Three weeks it took to gather the courage to cut into the luxurious expanse of this polar-bear faux fur, one of the most expensive fabrics I’ve ever bought.   The fact that I’d never made a coat before added to the apprehension, but the instructions to this the Burda 9596 pattern were clear and soon as the first few seams of the bodice were stitched, I began to suspect I was onto a design of some style. 
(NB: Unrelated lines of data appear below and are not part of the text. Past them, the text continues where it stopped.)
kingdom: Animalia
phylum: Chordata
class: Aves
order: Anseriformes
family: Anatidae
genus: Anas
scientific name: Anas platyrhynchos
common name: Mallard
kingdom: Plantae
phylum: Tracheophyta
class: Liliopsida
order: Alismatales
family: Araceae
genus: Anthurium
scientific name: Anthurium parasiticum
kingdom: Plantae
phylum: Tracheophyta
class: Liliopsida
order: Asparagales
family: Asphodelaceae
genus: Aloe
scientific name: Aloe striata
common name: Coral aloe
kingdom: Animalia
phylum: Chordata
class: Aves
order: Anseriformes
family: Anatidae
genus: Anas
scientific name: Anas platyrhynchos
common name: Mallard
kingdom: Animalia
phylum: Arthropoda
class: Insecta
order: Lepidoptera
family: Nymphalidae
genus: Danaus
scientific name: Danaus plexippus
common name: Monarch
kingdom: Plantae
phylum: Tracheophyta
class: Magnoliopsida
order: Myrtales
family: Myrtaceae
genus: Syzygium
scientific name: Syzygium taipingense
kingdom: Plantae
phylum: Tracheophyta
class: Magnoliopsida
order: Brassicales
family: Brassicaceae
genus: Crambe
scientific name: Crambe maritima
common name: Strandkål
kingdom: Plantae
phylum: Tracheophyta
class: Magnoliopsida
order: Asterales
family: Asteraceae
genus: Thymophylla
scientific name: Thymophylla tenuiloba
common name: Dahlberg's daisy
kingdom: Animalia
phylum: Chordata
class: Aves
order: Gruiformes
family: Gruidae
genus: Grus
I love the generosity of the  coat’s collar – so nice to nestle the cheek against – and how the skirt flares grandly from the fitted bodice.  The fabric isn’t too posh to wash in the machine and it’s certainly a super-warm coat so whilst both its owner and I like it very much, I have to confess that in the making of it I made two big mistakes  that render the execution of the project far more amateur than pro:

  • Firstly, I pressed the fur without testing.  Yes, what a brute…  It didn’t so much matter when pressing the seams open (I gave that up pretty quickly) as the fur just kind of shrivelled and hardened to a seal.  The greater damage was done when I tried applying fusible interfacing to the skirt openings.  Even hovering the iron gently over the wrong side of the fabric was enough to alter the sheen on the right side.  And these were the largest pieces of the pattern so there wasn’t enough fabric to cut out replacements. 

Luckily, some vigourous brushing with a pet brush re-fluffed things a little bit but to my knowing eye the coat just doesn’t look as perfect as it should.

  • The other mistake was to line the coat with the cheapest acetate.  A slightly more expensive satin would have been less likely to snaggle in the inevitable wear’n’tear.

Tips on sewing faux fur

  • Use a zig zag stitch and, on the right side, comb the fur out of the seams to restore the fluffiness in the joins.  I scratched away with the blunt end of a flat-headed pin but you could also use a wiry pet-hairbrush or poke in a chopstick.
  • For this kind of very plush fur, you might find that once the two pieces of fabric are flattened under the presser foot, the fluff pokes out from the edges of fabric and completely obscures the seam guidelines.  Two ways of getting round this are to ‘trim’  before stitching and you could also mark the seam lines first.

  • Oh, yeah, and have a lint roller…

By the way, the view is B with the added length of A.  I made the coat a size bigger (8) than I needed to because I was in a mummy mode and thinking of all the sweatshirts/jumpers that the coat would have to accomodate, which it does.